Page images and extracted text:

"""

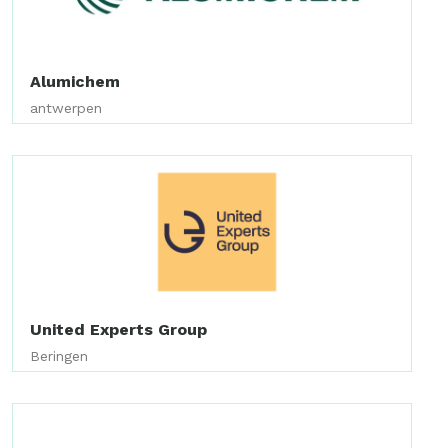
Alumichem
antwerpen
United Experts Group
Beringen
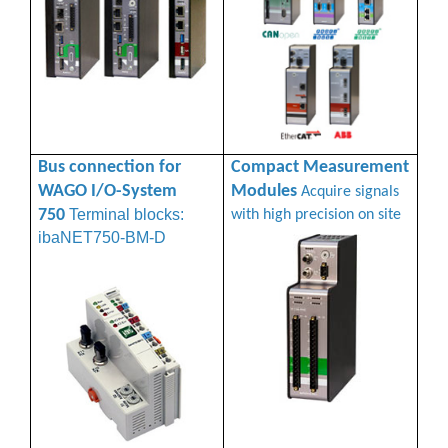
Bus connection for
Compact Measurement
WAGO I/O-System
Modules
Acquire signals
750
Terminal blocks:
with high precision on site
ibaNET750-BM-D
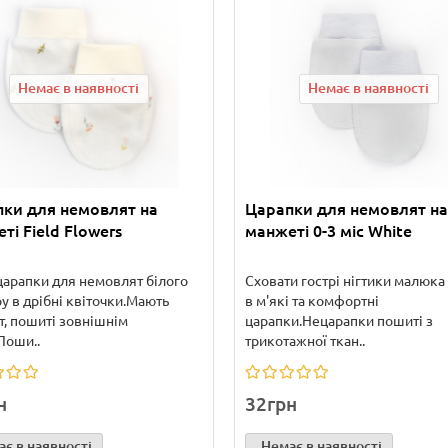
Немає в наявності
Немає в наявності
ки для немовлят на
Царапки для немовлят на
ті Field Flowers
манжеті 0-3 міс White
царапки для немовлят білого
Сховати гострі нігтики малюк
у в дрібні квіточки.Мають
в м'які та комфортні
, пошиті зовнішнім
царапки.Нецарапки пошиті з
Поши..
трикотажної ткан..
н
32грн
є в наявності
Немає в наявності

"""

▸ DIRECTIONS
Whenever the string "немовлят" shows up in a line of the records, copy that line.

▸ TASK OUTPUT
ки для немовлят на
Царапки для немовлят на
царапки для немовлят білого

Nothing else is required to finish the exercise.